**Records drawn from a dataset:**
►
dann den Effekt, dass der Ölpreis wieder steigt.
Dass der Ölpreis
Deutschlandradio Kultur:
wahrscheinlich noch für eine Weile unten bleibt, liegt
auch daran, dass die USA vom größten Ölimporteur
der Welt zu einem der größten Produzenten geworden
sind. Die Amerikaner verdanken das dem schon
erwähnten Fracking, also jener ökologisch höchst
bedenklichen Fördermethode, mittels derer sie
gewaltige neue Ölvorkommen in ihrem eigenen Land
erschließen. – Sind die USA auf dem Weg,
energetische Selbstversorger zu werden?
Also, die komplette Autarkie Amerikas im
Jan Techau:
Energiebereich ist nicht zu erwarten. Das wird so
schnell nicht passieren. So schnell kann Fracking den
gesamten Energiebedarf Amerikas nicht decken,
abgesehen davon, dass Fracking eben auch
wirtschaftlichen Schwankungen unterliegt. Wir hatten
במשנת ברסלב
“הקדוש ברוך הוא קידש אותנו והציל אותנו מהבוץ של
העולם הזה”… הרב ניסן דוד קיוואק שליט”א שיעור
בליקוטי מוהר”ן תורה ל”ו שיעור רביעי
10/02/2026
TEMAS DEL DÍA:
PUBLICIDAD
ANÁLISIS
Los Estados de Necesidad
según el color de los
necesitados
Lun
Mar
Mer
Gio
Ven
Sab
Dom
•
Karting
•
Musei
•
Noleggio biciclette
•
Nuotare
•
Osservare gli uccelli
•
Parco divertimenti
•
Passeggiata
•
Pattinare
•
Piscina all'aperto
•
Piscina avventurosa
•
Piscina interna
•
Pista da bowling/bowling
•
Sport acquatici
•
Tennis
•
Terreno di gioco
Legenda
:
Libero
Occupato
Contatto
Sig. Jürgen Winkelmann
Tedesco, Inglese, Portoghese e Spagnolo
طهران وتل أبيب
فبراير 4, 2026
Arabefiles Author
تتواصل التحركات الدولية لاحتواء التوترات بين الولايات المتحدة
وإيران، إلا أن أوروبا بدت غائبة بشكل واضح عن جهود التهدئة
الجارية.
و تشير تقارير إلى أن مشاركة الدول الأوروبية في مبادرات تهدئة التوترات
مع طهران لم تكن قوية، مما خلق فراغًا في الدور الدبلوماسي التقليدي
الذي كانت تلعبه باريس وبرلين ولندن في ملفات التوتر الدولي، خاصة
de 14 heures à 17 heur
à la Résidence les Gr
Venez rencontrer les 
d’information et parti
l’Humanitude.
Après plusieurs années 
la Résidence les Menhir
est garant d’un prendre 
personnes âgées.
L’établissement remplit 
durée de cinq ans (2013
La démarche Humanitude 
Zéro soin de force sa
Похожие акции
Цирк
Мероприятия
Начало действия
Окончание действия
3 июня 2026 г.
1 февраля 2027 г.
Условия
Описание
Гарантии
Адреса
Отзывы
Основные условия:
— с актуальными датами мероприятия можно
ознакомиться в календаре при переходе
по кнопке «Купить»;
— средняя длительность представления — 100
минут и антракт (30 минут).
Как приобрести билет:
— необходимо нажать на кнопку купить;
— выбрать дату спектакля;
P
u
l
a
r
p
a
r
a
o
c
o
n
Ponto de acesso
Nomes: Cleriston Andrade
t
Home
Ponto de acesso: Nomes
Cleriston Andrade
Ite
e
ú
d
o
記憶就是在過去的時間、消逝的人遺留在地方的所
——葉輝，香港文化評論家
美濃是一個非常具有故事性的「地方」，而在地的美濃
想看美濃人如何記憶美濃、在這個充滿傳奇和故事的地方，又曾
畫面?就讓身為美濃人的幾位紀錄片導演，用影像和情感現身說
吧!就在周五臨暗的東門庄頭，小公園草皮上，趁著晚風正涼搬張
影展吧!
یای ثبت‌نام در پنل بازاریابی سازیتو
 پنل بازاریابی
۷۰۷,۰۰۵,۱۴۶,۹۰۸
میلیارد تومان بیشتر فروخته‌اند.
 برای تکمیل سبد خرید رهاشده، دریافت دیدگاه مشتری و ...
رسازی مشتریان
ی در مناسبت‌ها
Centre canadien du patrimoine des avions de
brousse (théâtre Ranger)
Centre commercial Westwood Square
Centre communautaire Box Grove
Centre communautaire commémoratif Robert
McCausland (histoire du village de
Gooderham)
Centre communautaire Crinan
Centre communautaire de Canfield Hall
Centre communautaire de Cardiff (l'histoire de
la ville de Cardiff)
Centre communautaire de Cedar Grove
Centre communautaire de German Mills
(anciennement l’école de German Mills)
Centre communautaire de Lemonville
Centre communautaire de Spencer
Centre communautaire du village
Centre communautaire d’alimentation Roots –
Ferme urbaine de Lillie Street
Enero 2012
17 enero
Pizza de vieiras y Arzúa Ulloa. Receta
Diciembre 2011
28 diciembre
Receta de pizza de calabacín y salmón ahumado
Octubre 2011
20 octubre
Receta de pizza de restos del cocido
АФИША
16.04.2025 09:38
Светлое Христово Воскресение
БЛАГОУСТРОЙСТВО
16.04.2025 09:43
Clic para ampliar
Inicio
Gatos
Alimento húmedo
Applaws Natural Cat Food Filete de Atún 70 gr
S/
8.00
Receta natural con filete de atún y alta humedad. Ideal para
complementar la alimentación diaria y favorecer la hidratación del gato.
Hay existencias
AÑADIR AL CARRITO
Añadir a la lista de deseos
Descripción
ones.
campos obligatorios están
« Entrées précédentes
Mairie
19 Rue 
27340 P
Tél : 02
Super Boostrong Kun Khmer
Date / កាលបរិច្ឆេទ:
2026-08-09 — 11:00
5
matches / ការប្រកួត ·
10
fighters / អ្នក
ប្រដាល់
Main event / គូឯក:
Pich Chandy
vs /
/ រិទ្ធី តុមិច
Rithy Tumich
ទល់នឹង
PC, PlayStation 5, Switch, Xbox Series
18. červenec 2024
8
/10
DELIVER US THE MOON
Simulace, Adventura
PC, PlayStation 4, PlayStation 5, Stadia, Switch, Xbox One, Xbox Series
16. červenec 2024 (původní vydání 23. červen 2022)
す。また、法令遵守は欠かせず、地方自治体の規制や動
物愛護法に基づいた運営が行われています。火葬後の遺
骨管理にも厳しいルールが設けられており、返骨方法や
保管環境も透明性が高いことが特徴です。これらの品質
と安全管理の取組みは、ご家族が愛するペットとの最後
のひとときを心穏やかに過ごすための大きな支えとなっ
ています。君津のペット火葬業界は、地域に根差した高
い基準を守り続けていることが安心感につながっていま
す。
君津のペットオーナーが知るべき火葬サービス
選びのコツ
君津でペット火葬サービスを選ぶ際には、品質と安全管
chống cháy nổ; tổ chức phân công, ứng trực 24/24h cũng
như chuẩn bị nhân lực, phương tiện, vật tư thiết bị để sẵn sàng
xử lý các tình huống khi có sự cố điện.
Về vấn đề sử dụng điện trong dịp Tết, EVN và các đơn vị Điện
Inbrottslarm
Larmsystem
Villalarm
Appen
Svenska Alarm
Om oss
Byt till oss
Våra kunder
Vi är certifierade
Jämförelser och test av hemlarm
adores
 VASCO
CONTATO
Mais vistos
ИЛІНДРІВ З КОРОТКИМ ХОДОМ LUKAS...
◄
**Description of the task:** Collect the lines of the data that carry the word "German".

**Result of this task:**
Centre communautaire de German Mills
(anciennement l’école de German Mills)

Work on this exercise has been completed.